● **Exercises to complete**:
1/ Answer these questions about the cooking challenge post, one line each, marked as they are marked here:
(a) What is the lowest amount the chefs must make a one-course meal for?
(b) What store cupboard ingredient is given as an example, and in what amount?
(c) Which show did the writer of the first post catch part of during a tea break?
2/ Reproduce the stretch of the cooking challenge post from "I caught a bit" through "the store cupboard'." with no changes.
3/ Translate this sentence from the cooking challenge post into Spanish: "I caught a bit of 'Daily cooks challenge' in a tea break moment t'other day, and the worst price they have to make a 1 course meal for 1 for is 50p."

Well having read the food challenge, you didn't really think I'd do me decorating by halves did ya?
I caught a bit of 'Daily cooks challenge' in a tea break moment t'other day, and the worst price they have to make a 1 course meal for 1 for is 50p. (no brekkie, lunch snacks or pudding or drinks)
The chefs are then allowed to add 'store cupboard ingredients' like 50ml of olive oil, 'because everyone's got that in the cupboard' (quote Anthony Worrall-Thompson) and 'no one could do a meal for 50p without stuff from the store cupboard'.
I think I might email the beeb and invite him round for dinner!
Weezl x
Hiya weezl
Okay-dokey. In reverse order.....in all seriousness - why not email t'beeb and invite him round? No - I ain't joking.....:D
Just as I was thinking "Weezl just doesnt do anything by halves" - up pops your next comment about not doing anything by halves. Oh well - got that one worked out then;)

● **Provided records**:
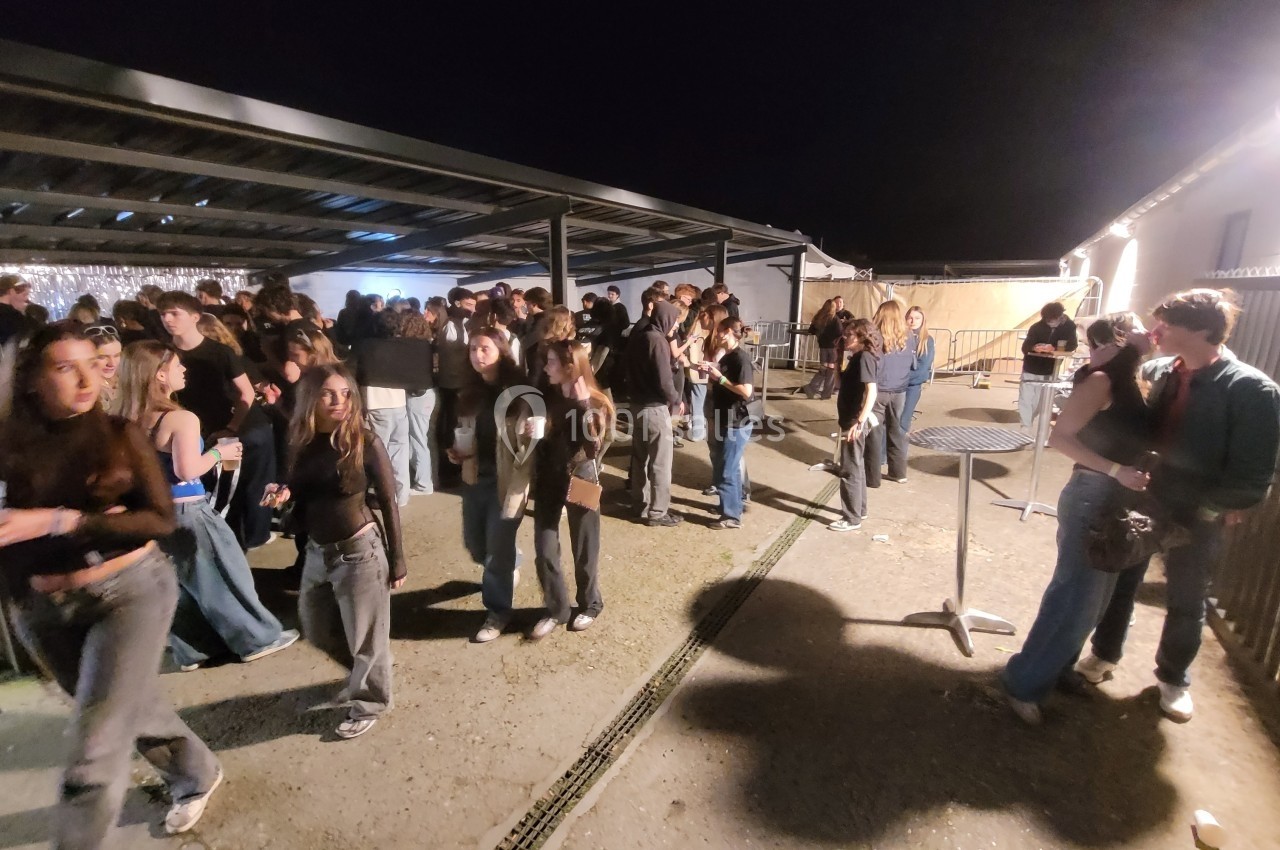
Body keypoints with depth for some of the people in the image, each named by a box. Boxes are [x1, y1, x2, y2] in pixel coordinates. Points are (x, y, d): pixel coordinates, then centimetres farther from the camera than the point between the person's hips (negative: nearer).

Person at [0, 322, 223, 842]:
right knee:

==

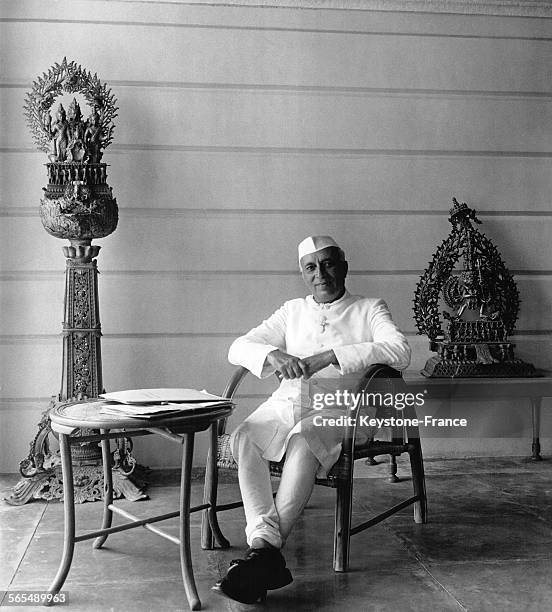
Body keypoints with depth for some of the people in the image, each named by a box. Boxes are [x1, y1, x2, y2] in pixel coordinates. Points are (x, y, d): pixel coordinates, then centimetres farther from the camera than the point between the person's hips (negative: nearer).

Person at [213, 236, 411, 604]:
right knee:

● **Per-task outputs**:
1/
(a) 50p
(b) 50ml of olive oil
(c) 'Daily cooks challenge'

2/
I caught a bit of 'Daily cooks challenge' in a tea break moment t'other day, and the worst price they have to make a 1 course meal for 1 for is 50p. (no brekkie, lunch snacks or pudding or drinks)
The chefs are then allowed to add 'store cupboard ingredients' like 50ml of olive oil, 'because everyone's got that in the cupboard' (quote Anthony Worrall-Thompson) and 'no one could do a meal for 50p without stuff from the store cupboard'.

3/ El otro día vi un poco de 'Daily cooks challenge' en un momento de descanso para el té, y el precio más bajo por el que tienen que preparar una comida de un plato para una persona es 50 peniques.